Visualization of structures and trajectories were carried out by VMD (v1.9.4a) or UCSF Chimera (1.17.3)57. 2D-RMSD plots were obtained by MDAnalysis58,59. Essential dynamics were extracted using principal component analysis by Bio3D41. Tunnel analysis was carried out by the Caver 3.0 tool using a cut-off value of 1.5 Åfor the bottleneck radius60. C\(\alpha\)–C\(\alpha\) distances were measured using VMD scripts. VMD (v1.9.4a) movie plugin and VideoMach were used to produce movies.

MM-GBSA calculations

Binding free energy of the complexes was estimated using AMBER scoring61 that uses the MM-GBSA method with AMBER force field62. Five MD poses were collected from the last half of each trajectory and and used as inputs. A three-step calculation scheme consisting of pre/post-MD energy minimization and MD steps was applied. A 2000-step minimization was initially performed using the conjugate gradient method. Then, a short MD simulation was applied using NPT ensemble and Langevin dynamics for temperature (310 K) and pressure (1 atm) controls for 5000 steps, followed by the last energy minimization of 2000 steps. All of the protein and solvent atoms were allowed to move freely during these MD calculations. A nonbonded cut-off of 18 Åwas used and \(T \Delta S\) term is omitted due to its high computational cost. We optimized the protocol for AMBER scoring on the crystal complex of 3e5a, assessing different calculation schemes as described63. The binding free energy (\(\Delta G_{binding}\)) was estimated as the free energy difference between the energy of the complex and of the individual receptor and ligand structures (Eq. 1).

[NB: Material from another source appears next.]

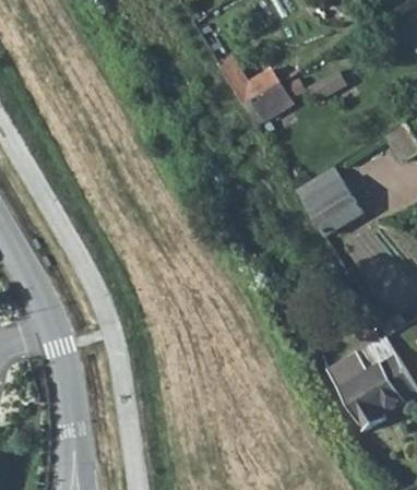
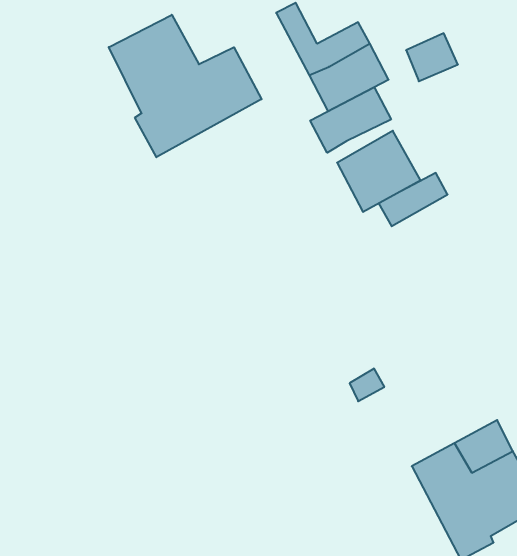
building: none -> [109,15,262,157]
building: none -> [310,87,391,153]
building: [305,179,362,236] -> [337,131,420,212]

$$\begin{aligned}{} & {} \Delta G_{binding} = \Delta G_{complex} - (\Delta G_{receptor} + \Delta G_{ligand}) \end{aligned}$$
(1)
$$\begin{aligned}{} & {} \Delta G = \Delta E_{MM} + \Delta G_{solvation} - T \Delta S \end{aligned}$$
(2)

The \(\Delta G\) term consists of enthalpy (\(\Delta H\)) and entropy (\(T \Delta S\)) terms. \(\Delta H\) is calculated by MM-GBSA as the sum of the molecular mechanical energy (\(\Delta E_{MM}\)) and the solvation free energy (\(\Delta G_{solvation}\)) using the Eq. (2). \(\Delta E_{MM}\) is the sum of electrostatic, intramolecular and van der Waals interaction energies. \(\Delta G_{solvation}\) contains polar (\(\Delta G_{polar}\)) and nonpolar (\(\Delta G_{nonpolar}\)) components. The latter (\(\Delta G_{nonpolar}\)) is estimated by the modified generalized Born (GB) model developed by Onufriev et al.64. \(\Delta G_{nonpolar}\) was calculated by the LCPO algorithm based on SASA65. The calculated scores of \(\Delta G_{binding}\) ultimately represented \(\Delta H\) of binding.